Xiaomi has released OmniVoice as open source, and the pitch is hard to ignore: a voice-cloning model that can reproduce a speaker’s voice from a short sample, then speak in 646 languages. The company says the model is fast enough to generate speech 40 times faster than real time even without extra optimization, which is the kind of claim that makes both developers and rivals sit up straight.

The release includes the source code, model weights, and training data, so this is not a teaser or a lab demo wrapped in marketing fluff. It is also a direct shot across the bow of commercial speech tools that usually keep the best parts locked away.

What OmniVoice can do

OmniVoice is built around a simplified architecture, with large language model parameters used to improve quality. Xiaomi says that trade-off helped the system stay fast while still producing speech that sounds natural and intelligible.

  • Voice cloning from a short audio sample
  • Speech generation in 646 languages
  • Output 40 times faster than real time, without extra optimization
  • Text-based voice styling, including emotion cues like laughter or sighs

OmniVoice performance across 24 and 102 languages

In tests across 24 languages, OmniVoice beat a number of commercial systems on naturalness and clarity. Xiaomi also says that on 102 languages, the model got close to real recordings, which is a striking benchmark for a project that is openly available instead of hidden behind an API gate.

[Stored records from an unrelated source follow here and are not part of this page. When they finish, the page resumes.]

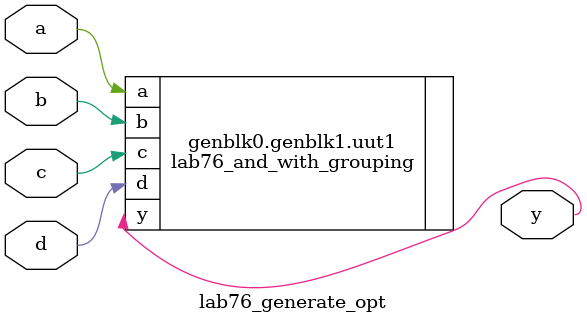
<source format=v>
`timescale 1ns / 1ps

`define opt 1            // this is optimise and i have set it to 1
module lab76_generate_opt(
                    input a, b, c, d, 
                    output y
    );
 generate
 begin
    case(`opt)  
    
             
    1'b0 : begin            // this is for opt 0 (this is optimised solution)
                    lab76_and_ladder uut2(
                     .a(a), .b(b), .c(c), .d(d), 
                     .y(y)
                       );   
            end
            
     1'b1 : begin             // this is for opt 1 (this is optimised solution
                    lab76_and_with_grouping uut1(
                            .a(a), .b(b), .c(c), .d(d), 
                            .y(y)
                       );   
           end
      endcase
 end
 endgenerate   
endmodule

</source>
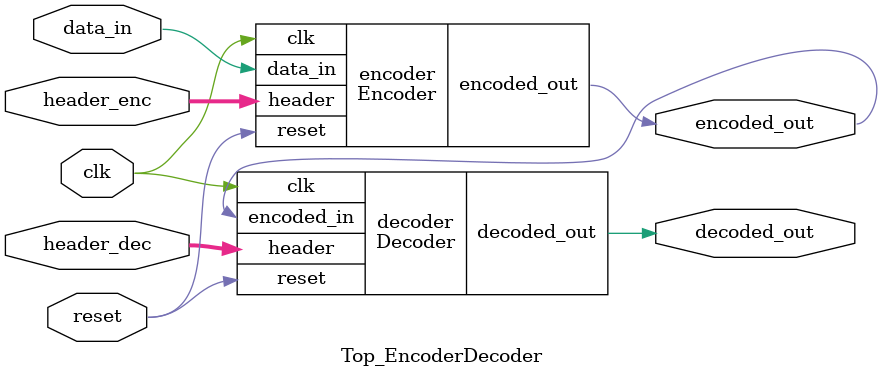
<source format=v>
`timescale 1ns / 1ps

module LSFR_15bit (
    input clk,
    input reset,
    input [14:0] seed,
    output reg out
);
    reg [14:0] lfsr;
    wire feedback = lfsr[14] ^ lfsr[13]; // x^15 + x^14 + 1 (maximal-length)

    always @(posedge clk or posedge reset) begin
        if (reset) begin
            lfsr <= (seed == 0) ? 15'h7FFF : seed; // Default seed
            out <= (seed == 0) ? 1'b1 : seed[14];
        end
        else if (lfsr == 0) begin
            lfsr <= 15'h7FFF; // Reset to non-zero state
            out <= 1'b1;
        end
        else begin
            lfsr <= {lfsr[13:0], feedback};
            out <= lfsr[14];
        end
    end
endmodule

// --------------------- Encoder Module ---------------------
module Encoder(
    input clk,
    input reset,
    input data_in,
    input [14:0] header,
    output reg encoded_out
);
    wire lfsr_out;
    LSFR_15bit encoder_lfsr (
        .clk(clk),
        .reset(reset),
        .seed(header),
        .out(lfsr_out)
    );

    always @(posedge clk) begin
        encoded_out <= data_in ^ lfsr_out;
    end
endmodule

// --------------------- Decoder Module ---------------------
module Decoder(
    input clk,
    input reset,
    input encoded_in,
    input [14:0] header,
    output reg decoded_out
);
    wire lfsr_out;
    LSFR_15bit decoder_lfsr (
        .clk(clk), // Same clock edge as encoder
        .reset(reset),
        .seed(header),
        .out(lfsr_out)
    );

    always @(posedge clk) begin
        decoded_out <= encoded_in ^ lfsr_out;
    end
endmodule

// --------------------- Top Module ---------------------
module Top_EncoderDecoder(
    input clk,
    input reset,
    input data_in,
    input [14:0] header_enc,
    input [14:0] header_dec,
    output encoded_out,
    output decoded_out
);
    Encoder encoder (
        .clk(clk),
        .reset(reset),
        .data_in(data_in),
        .header(header_enc),
        .encoded_out(encoded_out)
    );

    Decoder decoder (
        .clk(clk),
        .reset(reset),
        .encoded_in(encoded_out),
        .header(header_dec),
        .decoded_out(decoded_out)
    );
endmodule
</source>
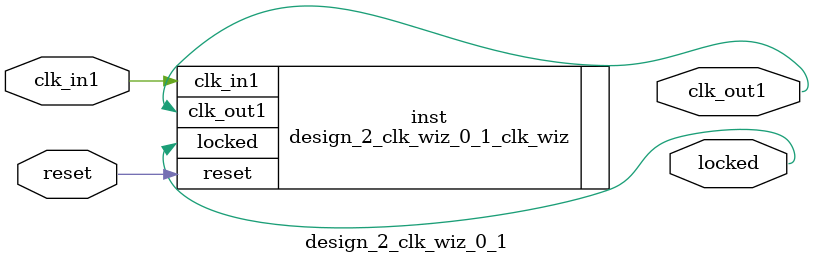
<source format=v>


`timescale 1ps/1ps

(* CORE_GENERATION_INFO = "design_2_clk_wiz_0_1,clk_wiz_v6_0_5_0_0,{component_name=design_2_clk_wiz_0_1,use_phase_alignment=true,use_min_o_jitter=false,use_max_i_jitter=false,use_dyn_phase_shift=false,use_inclk_switchover=false,use_dyn_reconfig=false,enable_axi=0,feedback_source=FDBK_AUTO,PRIMITIVE=MMCM,num_out_clk=1,clkin1_period=8.000,clkin2_period=10.000,use_power_down=false,use_reset=true,use_locked=true,use_inclk_stopped=false,feedback_type=SINGLE,CLOCK_MGR_TYPE=NA,manual_override=false}" *)

module design_2_clk_wiz_0_1 
 (
  // Clock out ports
  output        clk_out1,
  // Status and control signals
  input         reset,
  output        locked,
 // Clock in ports
  input         clk_in1
 );

  design_2_clk_wiz_0_1_clk_wiz inst
  (
  // Clock out ports  
  .clk_out1(clk_out1),
  // Status and control signals               
  .reset(reset), 
  .locked(locked),
 // Clock in ports
  .clk_in1(clk_in1)
  );

endmodule

</source>
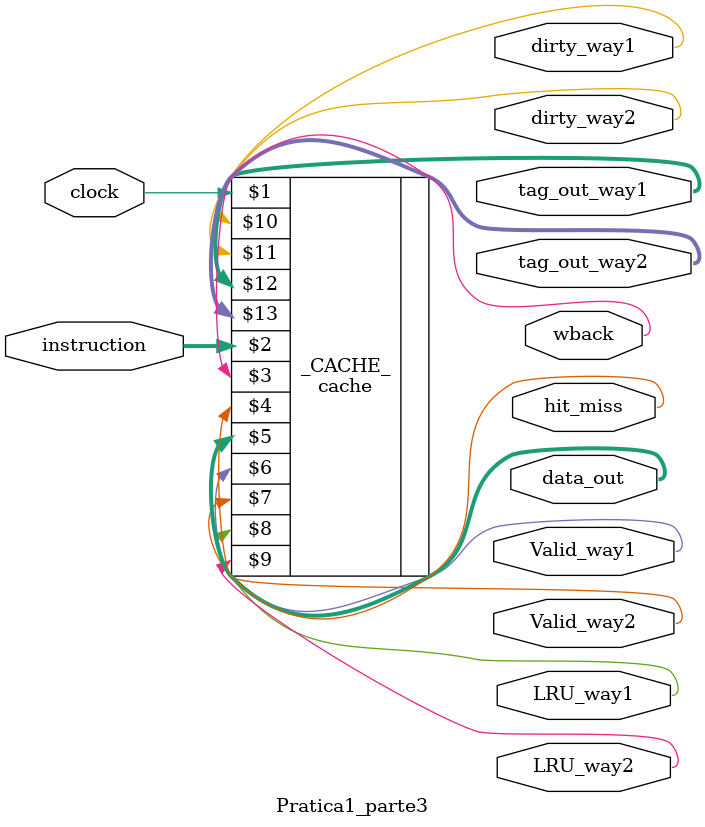
<source format=v>
module Pratica1_parte3(clock, instruction, wback, hit_miss, data_out, Valid_way1, Valid_way2, LRU_way1, LRU_way2, dirty_way1, dirty_way2, tag_out_way1, tag_out_way2);


input clock;
input [8:0] instruction;

output wback;
output hit_miss;
output [2:0] data_out; 

// --- Cache blocks ---
output Valid_way1;
output Valid_way2;
output LRU_way1; 
output LRU_way2; 
output dirty_way1; 
output dirty_way2; 
output [2:0] tag_out_way1; 
output [2:0] tag_out_way2;


cache _CACHE_(clock, instruction, wback, hit_miss, data_out, Valid_way1, Valid_way2, LRU_way1, LRU_way2, dirty_way1, dirty_way2, tag_out_way1, tag_out_way2);



endmodule
</source>
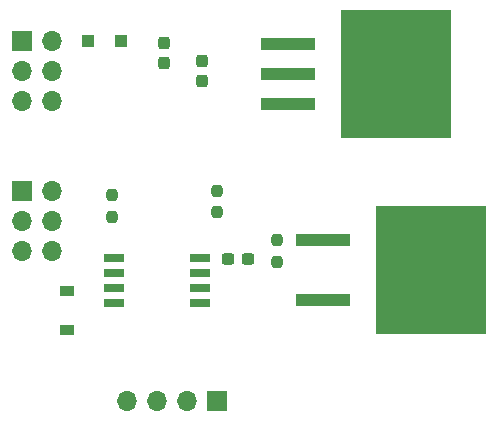
<source format=gbr>
%TF.GenerationSoftware,KiCad,Pcbnew,(6.0.4)*%
%TF.CreationDate,2023-01-02T17:26:25-06:00*%
%TF.ProjectId,FordOilPressure,466f7264-4f69-46c5-9072-657373757265,rev?*%
%TF.SameCoordinates,Original*%
%TF.FileFunction,Soldermask,Top*%
%TF.FilePolarity,Negative*%
%FSLAX46Y46*%
G04 Gerber Fmt 4.6, Leading zero omitted, Abs format (unit mm)*
G04 Created by KiCad (PCBNEW (6.0.4)) date 2023-01-02 17:26:25*
%MOMM*%
%LPD*%
G01*
G04 APERTURE LIST*
G04 Aperture macros list*
%AMRoundRect*
0 Rectangle with rounded corners*
0 $1 Rounding radius*
0 $2 $3 $4 $5 $6 $7 $8 $9 X,Y pos of 4 corners*
0 Add a 4 corners polygon primitive as box body*
4,1,4,$2,$3,$4,$5,$6,$7,$8,$9,$2,$3,0*
0 Add four circle primitives for the rounded corners*
1,1,$1+$1,$2,$3*
1,1,$1+$1,$4,$5*
1,1,$1+$1,$6,$7*
1,1,$1+$1,$8,$9*
0 Add four rect primitives between the rounded corners*
20,1,$1+$1,$2,$3,$4,$5,0*
20,1,$1+$1,$4,$5,$6,$7,0*
20,1,$1+$1,$6,$7,$8,$9,0*
20,1,$1+$1,$8,$9,$2,$3,0*%
G04 Aperture macros list end*
%ADD10R,4.600000X1.100000*%
%ADD11R,9.400000X10.800000*%
%ADD12RoundRect,0.237500X-0.237500X0.250000X-0.237500X-0.250000X0.237500X-0.250000X0.237500X0.250000X0*%
%ADD13R,1.200000X0.900000*%
%ADD14RoundRect,0.237500X-0.237500X0.300000X-0.237500X-0.300000X0.237500X-0.300000X0.237500X0.300000X0*%
%ADD15R,1.700000X0.650000*%
%ADD16R,1.700000X1.700000*%
%ADD17O,1.700000X1.700000*%
%ADD18R,1.100000X1.100000*%
%ADD19RoundRect,0.237500X-0.300000X-0.237500X0.300000X-0.237500X0.300000X0.237500X-0.300000X0.237500X0*%
%ADD20RoundRect,0.237500X0.237500X-0.250000X0.237500X0.250000X-0.237500X0.250000X-0.237500X-0.250000X0*%
%ADD21RoundRect,0.237500X0.237500X-0.300000X0.237500X0.300000X-0.237500X0.300000X-0.237500X-0.300000X0*%
G04 APERTURE END LIST*
D10*
%TO.C,Q1*%
X43245701Y-32107932D03*
D11*
X52395701Y-34647932D03*
D10*
X43245701Y-37187932D03*
%TD*%
D12*
%TO.C,R3*%
X25400000Y-28297500D03*
X25400000Y-30122500D03*
%TD*%
D13*
%TO.C,D2*%
X21590000Y-39750000D03*
X21590000Y-36450000D03*
%TD*%
D14*
%TO.C,C1*%
X29822425Y-15379603D03*
X29822425Y-17104603D03*
%TD*%
D10*
%TO.C,U2*%
X40265000Y-15475000D03*
D11*
X49415000Y-18015000D03*
D10*
X40265000Y-18015000D03*
X40265000Y-20555000D03*
%TD*%
D15*
%TO.C,U1*%
X25560000Y-33655000D03*
X25560000Y-34925000D03*
X25560000Y-36195000D03*
X25560000Y-37465000D03*
X32860000Y-37465000D03*
X32860000Y-36195000D03*
X32860000Y-34925000D03*
X32860000Y-33655000D03*
%TD*%
D16*
%TO.C,J2*%
X17775000Y-27955000D03*
D17*
X20315000Y-27955000D03*
X17775000Y-30495000D03*
X20315000Y-30495000D03*
X17775000Y-33035000D03*
X20315000Y-33035000D03*
%TD*%
D16*
%TO.C,J1*%
X17775000Y-15255000D03*
D17*
X20315000Y-15255000D03*
X17775000Y-17795000D03*
X20315000Y-17795000D03*
X17775000Y-20335000D03*
X20315000Y-20335000D03*
%TD*%
D18*
%TO.C,D1*%
X23403638Y-15239999D03*
X26203638Y-15239999D03*
%TD*%
D19*
%TO.C,C2*%
X35196968Y-33685044D03*
X36921968Y-33685044D03*
%TD*%
D20*
%TO.C,R2*%
X34290000Y-27940000D03*
X34290000Y-29765000D03*
%TD*%
D12*
%TO.C,R1*%
X39370000Y-32107500D03*
X39370000Y-33932500D03*
%TD*%
D17*
%TO.C,J3*%
X26660000Y-45720000D03*
X29200000Y-45720000D03*
X31740000Y-45720000D03*
D16*
X34280000Y-45720000D03*
%TD*%
D21*
%TO.C,C3*%
X33020000Y-16917500D03*
X33020000Y-18642500D03*
%TD*%
M02*

</source>
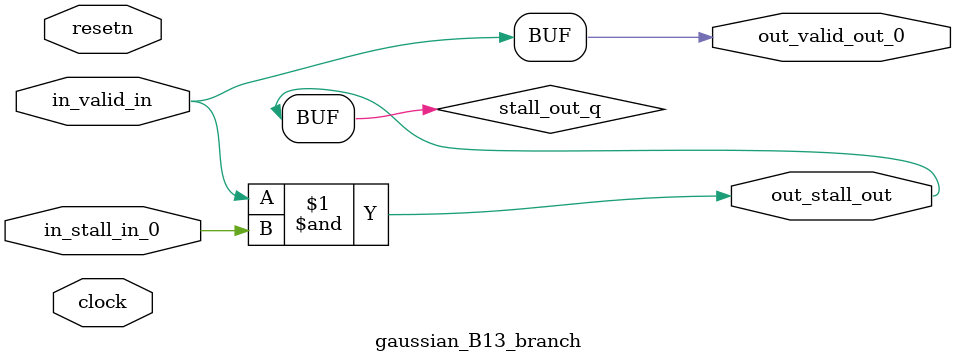
<source format=sv>



(* altera_attribute = "-name AUTO_SHIFT_REGISTER_RECOGNITION OFF; -name MESSAGE_DISABLE 10036; -name MESSAGE_DISABLE 10037; -name MESSAGE_DISABLE 14130; -name MESSAGE_DISABLE 14320; -name MESSAGE_DISABLE 15400; -name MESSAGE_DISABLE 14130; -name MESSAGE_DISABLE 10036; -name MESSAGE_DISABLE 12020; -name MESSAGE_DISABLE 12030; -name MESSAGE_DISABLE 12010; -name MESSAGE_DISABLE 12110; -name MESSAGE_DISABLE 14320; -name MESSAGE_DISABLE 13410; -name MESSAGE_DISABLE 113007; -name MESSAGE_DISABLE 10958" *)
module gaussian_B13_branch (
    input wire [0:0] in_stall_in_0,
    input wire [0:0] in_valid_in,
    output wire [0:0] out_stall_out,
    output wire [0:0] out_valid_out_0,
    input wire clock,
    input wire resetn
    );

    wire [0:0] stall_out_q;


    // stall_out(LOGICAL,6)
    assign stall_out_q = in_valid_in & in_stall_in_0;

    // out_stall_out(GPOUT,4)
    assign out_stall_out = stall_out_q;

    // out_valid_out_0(GPOUT,5)
    assign out_valid_out_0 = in_valid_in;

endmodule

</source>
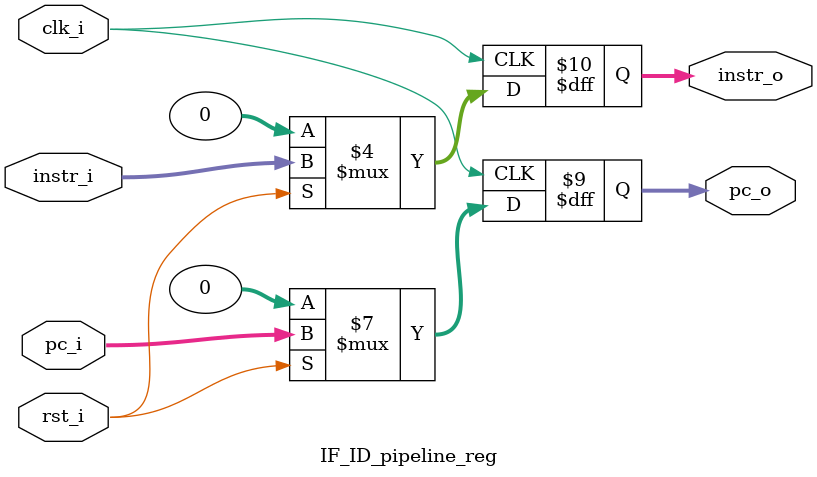
<source format=v>
/***************************************************
Student Name: 
Student ID: 
***************************************************/

`timescale 1ns/1ps

module IF_ID_pipeline_reg(
	input          clk_i,
    	input          rst_i,
	
	
	/*Data input*/
        input  		[32-1:0] pc_i,
        input		[32-1:0] instr_i,

	/*Data output*/
	output reg [32-1:0] pc_o,
	output reg [32-1:0] instr_o
);

always@(posedge clk_i) begin
	if(~rst_i) 
		begin
			pc_o <= 32'd0;
	        	instr_o <= 32'd0;
	
		end
    	else 
		begin
			pc_o <= pc_i;
	        	instr_o <= instr_i;
		end
//$display("%0dns :\$display: Opcode = %7b ALUSrc=%b RegWrite=%b Branch =%b ALUOp =%2b"  , $stime, instr_i[7-1:0], alusrc, regwrite, branch, ALU_OP);

end

endmodule 
</source>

That matters because multilingual voice AI has become a bragging-rights race between big labs and product companies. Open releases like this tend to accelerate everything: research, copycats, and eventually the feature list in competing assistants from the likes of Google, OpenAI, and others that already treat speech as a battleground.

A bigger toolkit than simple dubbing

Xiaomi is not stopping at basic text-to-speech. The model can also tune a voice from a text description, strip noise automatically, and adjust the pronunciation of difficult words and names. In other words, it is aiming at the full messy reality of speech, not just polished lab audio.

The open question is how quickly developers will turn that capability into products people actually use. If OmniVoice holds up outside Xiaomi’s own testing environment, it could push more companies to open up their speech models too – or at least make them explain why their best versions are still behind a paywall.